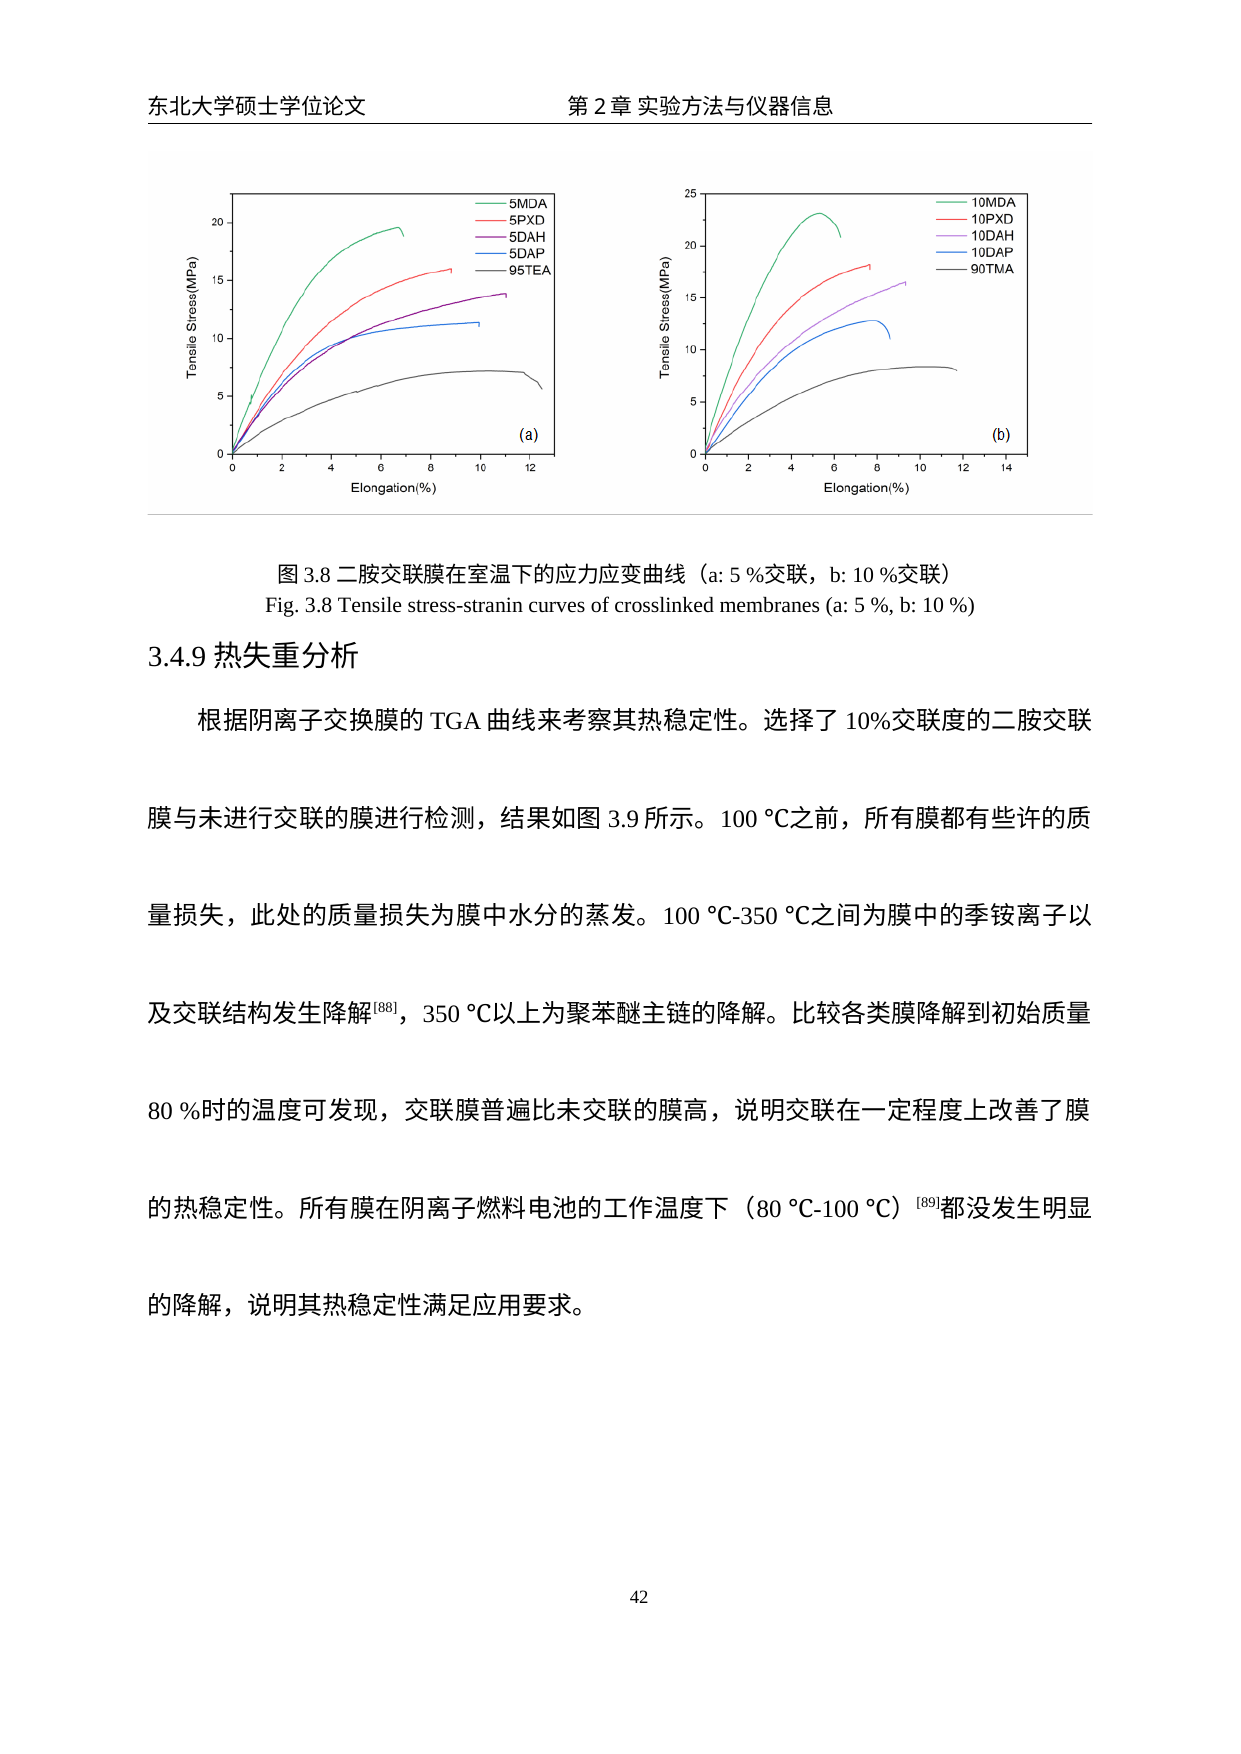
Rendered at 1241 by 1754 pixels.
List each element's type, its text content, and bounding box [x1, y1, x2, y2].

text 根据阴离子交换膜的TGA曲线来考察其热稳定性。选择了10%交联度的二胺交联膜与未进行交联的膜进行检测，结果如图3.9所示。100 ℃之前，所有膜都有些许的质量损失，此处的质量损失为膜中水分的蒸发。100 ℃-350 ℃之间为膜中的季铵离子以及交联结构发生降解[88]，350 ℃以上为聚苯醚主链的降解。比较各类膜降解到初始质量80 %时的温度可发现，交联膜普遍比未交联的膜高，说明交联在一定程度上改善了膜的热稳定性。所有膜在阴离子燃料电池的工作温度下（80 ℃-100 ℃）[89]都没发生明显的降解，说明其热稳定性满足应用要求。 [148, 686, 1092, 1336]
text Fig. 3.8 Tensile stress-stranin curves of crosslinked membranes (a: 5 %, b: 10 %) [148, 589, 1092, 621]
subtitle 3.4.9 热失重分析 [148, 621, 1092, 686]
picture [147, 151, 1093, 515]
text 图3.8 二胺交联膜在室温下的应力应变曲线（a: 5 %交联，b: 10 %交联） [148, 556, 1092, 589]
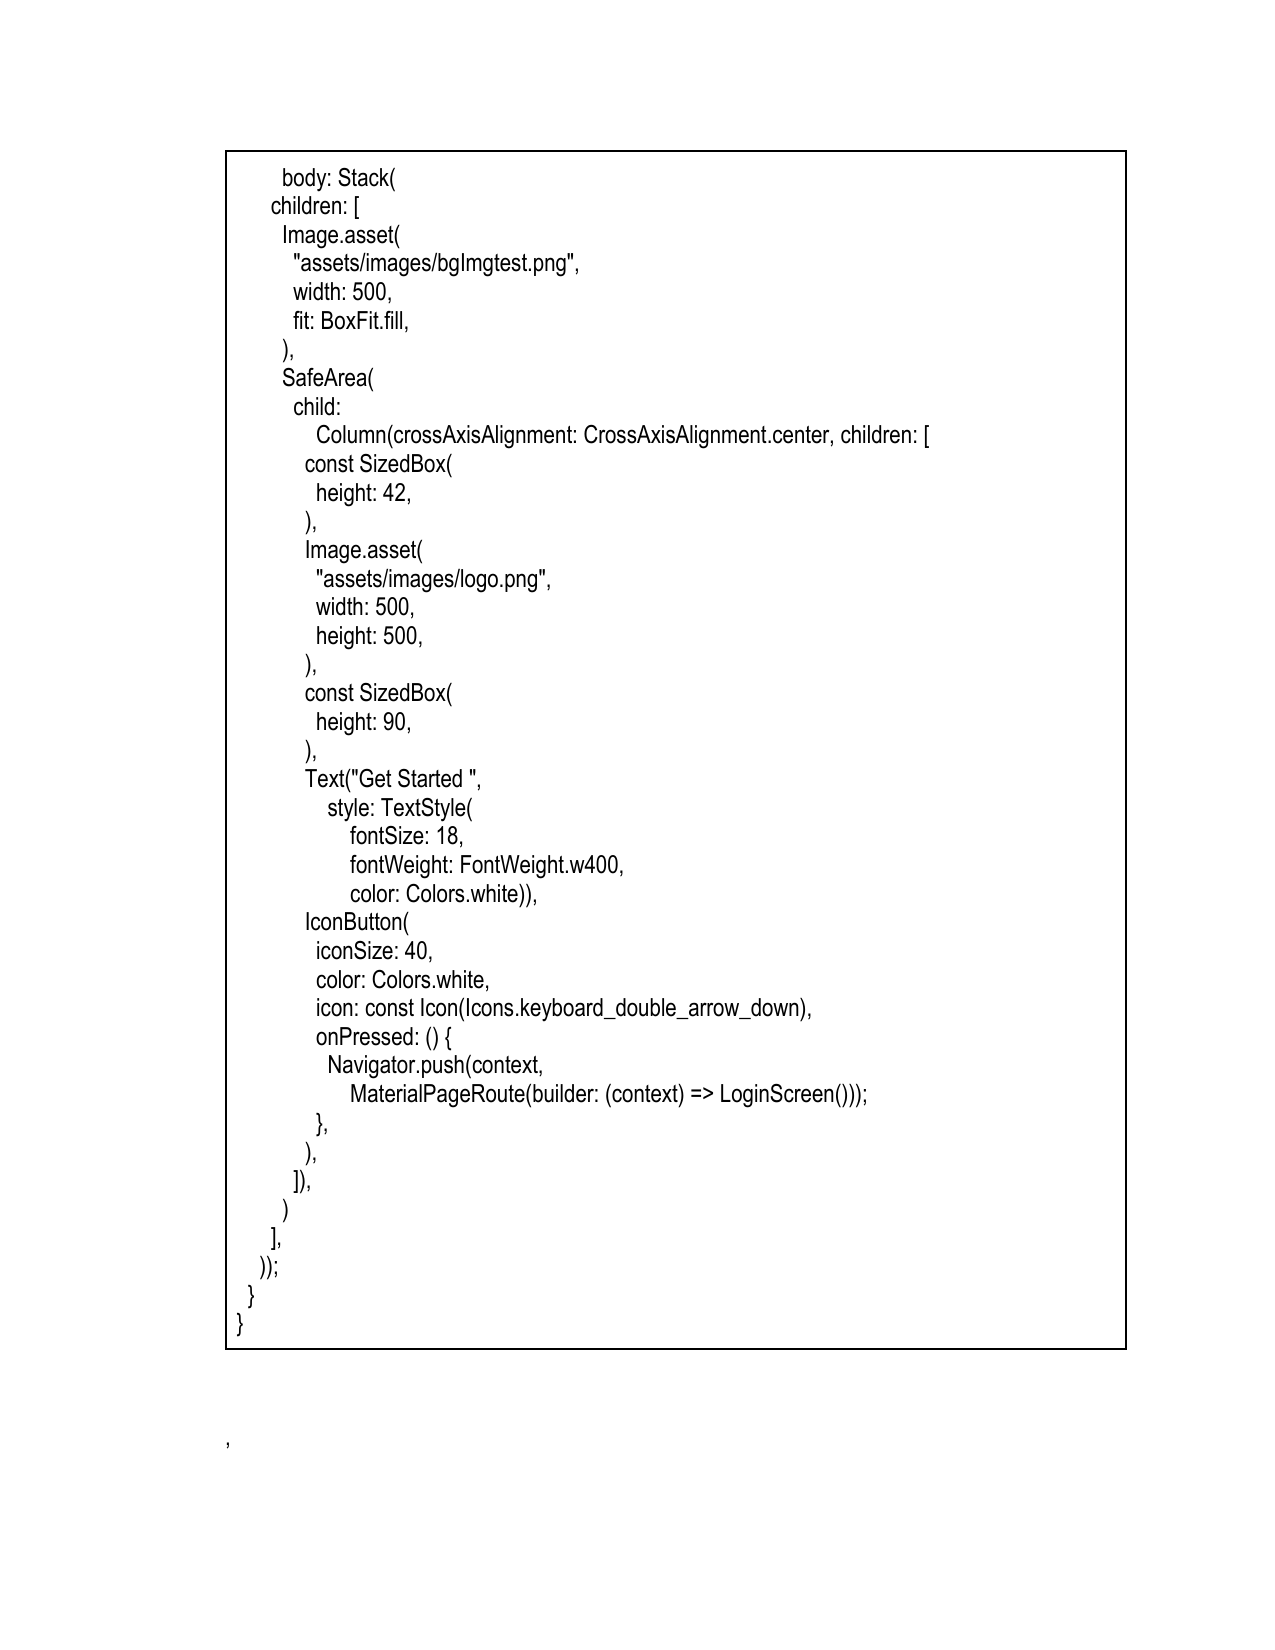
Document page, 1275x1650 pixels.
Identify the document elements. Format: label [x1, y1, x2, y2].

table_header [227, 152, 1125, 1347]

◆ ◆ ◆ ◆ ◆

## WORK REQUIRED
Exactly reproduce the lines beginning with the one that contains "Document page, 1275x1650 pixels." and ending with the last line of the material, both included. Leave out everything else.

## ANSWER SPACE
Document page, 1275x1650 pixels.
Identify the document elements. Format: label [x1, y1, x2, y2].

table_header [227, 152, 1125, 1347]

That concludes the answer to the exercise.